Here's one I made as a test rig prior to joining the site and discovering flatbands.


----------



## Hrawk (Oct 25, 2010)

Nice work.

Also, that is without a doubt, the smallest drill press I have ever seen !!!


----------



## Hrawk (Oct 25, 2010)

danielh said:


> arent forks a wasted addition to this? just go with flat top or semi PFS for the fork end. Save time and looks mroe stream lined. Also a cheap walmart red DOT scope could look nice on this lol.


Friction is bad mmmmk.

You want ZERO contact with the bands.


----------



## skipman (May 1, 2011)

i have a king cat dont use it in a box leaving for a year or 2


----------



## Beanflip (Sep 11, 2010)

skipman said:


> i have a king cat dont use it in a box leaving for a year or 2


 I would love to try a king cat. I wish i had one for the Pocket Predator contest.


----------



## skipman (May 1, 2011)

dont use it keep it at side of fire place just to look at now and than


----------



## Jacktrevally (Feb 14, 2011)

ZDP-189, any pic of your release mechanism?


----------



## rubberpower (Aug 16, 2011)

Thanks for all the pictures and information, I hope this will get some interest going especially now they can be used in competition.


----------



## danielh (Jul 28, 2011)

i actually mocked up a rough test there is pretty much no contact with the bands you just elevate the release a few inches. i dunno i guess the whole fork thing is kinda gawdy heh.

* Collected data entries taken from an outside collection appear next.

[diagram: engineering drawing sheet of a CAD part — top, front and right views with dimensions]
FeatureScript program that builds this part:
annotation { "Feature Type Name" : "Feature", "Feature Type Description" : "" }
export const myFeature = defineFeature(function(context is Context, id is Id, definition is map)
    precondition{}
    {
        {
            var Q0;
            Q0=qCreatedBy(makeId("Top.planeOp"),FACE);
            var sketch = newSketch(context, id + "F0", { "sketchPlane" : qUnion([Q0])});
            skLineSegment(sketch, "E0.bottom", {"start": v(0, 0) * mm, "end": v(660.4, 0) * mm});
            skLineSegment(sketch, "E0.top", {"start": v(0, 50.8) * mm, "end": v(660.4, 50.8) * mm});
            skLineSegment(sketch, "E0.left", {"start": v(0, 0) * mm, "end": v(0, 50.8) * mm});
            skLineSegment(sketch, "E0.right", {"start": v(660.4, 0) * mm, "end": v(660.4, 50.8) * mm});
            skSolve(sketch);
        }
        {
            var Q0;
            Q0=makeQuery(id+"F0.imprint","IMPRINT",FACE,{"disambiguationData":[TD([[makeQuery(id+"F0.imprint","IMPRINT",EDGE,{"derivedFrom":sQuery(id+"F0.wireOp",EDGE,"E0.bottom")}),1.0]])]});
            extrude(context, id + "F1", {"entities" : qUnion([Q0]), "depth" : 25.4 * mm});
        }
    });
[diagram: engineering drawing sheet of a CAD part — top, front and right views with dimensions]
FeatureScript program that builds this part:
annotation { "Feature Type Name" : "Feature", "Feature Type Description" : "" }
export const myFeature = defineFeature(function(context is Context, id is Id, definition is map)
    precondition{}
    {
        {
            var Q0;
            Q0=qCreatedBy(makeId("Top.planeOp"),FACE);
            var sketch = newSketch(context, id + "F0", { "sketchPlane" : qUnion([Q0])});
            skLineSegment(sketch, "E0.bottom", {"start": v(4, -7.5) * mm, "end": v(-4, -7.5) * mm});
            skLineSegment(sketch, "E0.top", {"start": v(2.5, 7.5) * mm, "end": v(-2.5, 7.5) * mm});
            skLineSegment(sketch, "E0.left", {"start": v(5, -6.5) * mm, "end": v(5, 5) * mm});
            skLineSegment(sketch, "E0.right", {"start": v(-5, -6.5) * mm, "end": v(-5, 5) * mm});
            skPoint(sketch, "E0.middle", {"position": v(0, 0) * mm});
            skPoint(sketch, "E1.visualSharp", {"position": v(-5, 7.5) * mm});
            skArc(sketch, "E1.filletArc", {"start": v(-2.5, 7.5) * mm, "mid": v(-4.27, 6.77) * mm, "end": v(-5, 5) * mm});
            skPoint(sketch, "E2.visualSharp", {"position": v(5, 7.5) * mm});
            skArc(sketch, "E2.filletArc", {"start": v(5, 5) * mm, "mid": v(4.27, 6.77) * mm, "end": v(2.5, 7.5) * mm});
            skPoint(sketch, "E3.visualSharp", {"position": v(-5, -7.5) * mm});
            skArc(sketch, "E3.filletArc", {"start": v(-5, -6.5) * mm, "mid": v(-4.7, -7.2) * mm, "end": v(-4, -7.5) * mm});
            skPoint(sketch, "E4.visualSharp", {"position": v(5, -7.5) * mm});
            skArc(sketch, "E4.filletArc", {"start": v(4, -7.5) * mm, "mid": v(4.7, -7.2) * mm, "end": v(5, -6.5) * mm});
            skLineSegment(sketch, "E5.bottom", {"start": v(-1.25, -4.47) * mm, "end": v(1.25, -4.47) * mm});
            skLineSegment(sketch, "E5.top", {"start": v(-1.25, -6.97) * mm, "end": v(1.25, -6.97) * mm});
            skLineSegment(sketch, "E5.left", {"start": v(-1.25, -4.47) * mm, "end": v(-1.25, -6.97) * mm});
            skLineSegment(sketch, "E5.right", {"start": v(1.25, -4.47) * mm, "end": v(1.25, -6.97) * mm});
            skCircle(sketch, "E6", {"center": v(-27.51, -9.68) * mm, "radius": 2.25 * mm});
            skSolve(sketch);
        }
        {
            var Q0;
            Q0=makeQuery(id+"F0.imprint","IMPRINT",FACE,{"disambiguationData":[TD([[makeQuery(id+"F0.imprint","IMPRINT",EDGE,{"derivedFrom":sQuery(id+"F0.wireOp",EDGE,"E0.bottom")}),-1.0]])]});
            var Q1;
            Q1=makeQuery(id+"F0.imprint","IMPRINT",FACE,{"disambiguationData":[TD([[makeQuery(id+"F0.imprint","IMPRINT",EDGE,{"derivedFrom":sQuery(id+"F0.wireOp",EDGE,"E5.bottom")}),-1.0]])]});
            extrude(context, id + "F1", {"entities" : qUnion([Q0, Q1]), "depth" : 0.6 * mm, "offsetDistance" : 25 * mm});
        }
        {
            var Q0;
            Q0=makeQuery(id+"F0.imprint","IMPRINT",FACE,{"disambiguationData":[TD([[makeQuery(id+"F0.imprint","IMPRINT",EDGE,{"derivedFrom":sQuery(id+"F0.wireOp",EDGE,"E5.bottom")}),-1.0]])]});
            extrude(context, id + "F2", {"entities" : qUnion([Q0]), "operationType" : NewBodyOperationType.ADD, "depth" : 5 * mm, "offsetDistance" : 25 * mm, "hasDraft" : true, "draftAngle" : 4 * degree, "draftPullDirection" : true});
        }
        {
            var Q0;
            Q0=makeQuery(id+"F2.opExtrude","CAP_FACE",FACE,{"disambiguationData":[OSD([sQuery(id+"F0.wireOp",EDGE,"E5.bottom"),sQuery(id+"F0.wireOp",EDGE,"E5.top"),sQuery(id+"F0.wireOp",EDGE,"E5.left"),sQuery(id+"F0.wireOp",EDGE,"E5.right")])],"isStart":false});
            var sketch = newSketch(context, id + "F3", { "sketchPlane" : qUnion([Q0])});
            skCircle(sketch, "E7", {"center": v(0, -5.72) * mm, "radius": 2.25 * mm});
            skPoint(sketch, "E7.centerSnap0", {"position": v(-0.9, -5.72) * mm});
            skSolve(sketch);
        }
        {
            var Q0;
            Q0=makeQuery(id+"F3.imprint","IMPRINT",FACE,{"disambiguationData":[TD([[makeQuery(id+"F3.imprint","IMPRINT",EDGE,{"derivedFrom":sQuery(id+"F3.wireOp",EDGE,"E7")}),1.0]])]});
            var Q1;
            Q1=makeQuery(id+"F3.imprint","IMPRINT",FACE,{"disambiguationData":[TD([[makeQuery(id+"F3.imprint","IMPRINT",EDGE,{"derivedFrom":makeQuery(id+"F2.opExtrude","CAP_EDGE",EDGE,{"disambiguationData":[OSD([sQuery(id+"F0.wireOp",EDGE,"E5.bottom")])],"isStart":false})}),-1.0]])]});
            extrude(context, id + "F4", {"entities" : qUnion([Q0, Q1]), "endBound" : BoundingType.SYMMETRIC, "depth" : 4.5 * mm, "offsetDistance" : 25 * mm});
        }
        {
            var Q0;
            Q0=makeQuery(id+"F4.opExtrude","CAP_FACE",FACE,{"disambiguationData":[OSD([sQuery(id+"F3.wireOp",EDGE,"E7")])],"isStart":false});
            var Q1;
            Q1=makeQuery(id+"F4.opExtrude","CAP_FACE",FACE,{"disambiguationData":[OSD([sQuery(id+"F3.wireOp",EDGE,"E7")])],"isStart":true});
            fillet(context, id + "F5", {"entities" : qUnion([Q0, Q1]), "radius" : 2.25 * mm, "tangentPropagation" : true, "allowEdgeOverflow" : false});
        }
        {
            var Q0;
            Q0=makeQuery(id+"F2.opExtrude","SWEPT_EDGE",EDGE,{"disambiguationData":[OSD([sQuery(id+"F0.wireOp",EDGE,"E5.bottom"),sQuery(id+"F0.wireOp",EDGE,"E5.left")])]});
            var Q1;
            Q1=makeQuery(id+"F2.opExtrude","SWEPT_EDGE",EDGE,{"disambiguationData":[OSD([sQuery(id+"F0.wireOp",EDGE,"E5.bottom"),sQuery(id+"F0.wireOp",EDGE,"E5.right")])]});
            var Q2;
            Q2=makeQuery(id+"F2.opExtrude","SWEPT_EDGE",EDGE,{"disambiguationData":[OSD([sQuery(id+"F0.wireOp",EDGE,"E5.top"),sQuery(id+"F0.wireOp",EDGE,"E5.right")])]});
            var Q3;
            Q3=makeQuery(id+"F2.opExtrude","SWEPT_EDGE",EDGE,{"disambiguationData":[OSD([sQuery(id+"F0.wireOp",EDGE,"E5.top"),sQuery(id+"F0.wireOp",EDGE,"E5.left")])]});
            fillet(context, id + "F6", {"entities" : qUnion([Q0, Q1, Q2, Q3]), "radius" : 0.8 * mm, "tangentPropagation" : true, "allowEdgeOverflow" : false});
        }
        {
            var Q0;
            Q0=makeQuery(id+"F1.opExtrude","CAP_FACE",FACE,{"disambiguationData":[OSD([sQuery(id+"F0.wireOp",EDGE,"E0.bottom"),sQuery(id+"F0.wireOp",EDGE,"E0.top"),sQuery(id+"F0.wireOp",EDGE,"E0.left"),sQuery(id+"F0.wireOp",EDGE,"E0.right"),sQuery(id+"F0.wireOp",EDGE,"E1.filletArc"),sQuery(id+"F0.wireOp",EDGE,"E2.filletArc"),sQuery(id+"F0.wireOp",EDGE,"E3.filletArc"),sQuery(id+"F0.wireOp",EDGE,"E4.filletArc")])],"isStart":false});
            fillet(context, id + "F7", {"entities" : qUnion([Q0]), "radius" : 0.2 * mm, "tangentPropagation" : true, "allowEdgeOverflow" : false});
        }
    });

But ya SS rifle is cool and its the logical advancement from a SS to something mechanical. Same as trad bows went to compound bows.


----------



## rubberpower (Aug 16, 2011)

ZDP-189 said:


> Here's one I made as a test rig prior to joining the site and discovering flatbands.


Is it possible to get a picture of your trigger?


----------



## Slingshots rule (Apr 5, 2011)

edit


----------



## ZDP-189 (Mar 14, 2010)

Hrawk said:


> ZDP-189, any pic of your release mechanism?







































I gave the mechanism to a member here long ago. I haven't seen it recycled into another gun though. It's very robust and smooth. The trigger throw and weight is perfect. It's positive and sudden. I plan to make another in a bullpup design, but still a full albatross draw length. That would have a self resetting mechanism.


----------



## Jacktrevally (Feb 14, 2011)

Thank you very much for the description, pics and diagram. Muchly appreciated.


----------



## rubberpower (Aug 16, 2011)

Thanks for the information. It looks like a crossbow trigger.


----------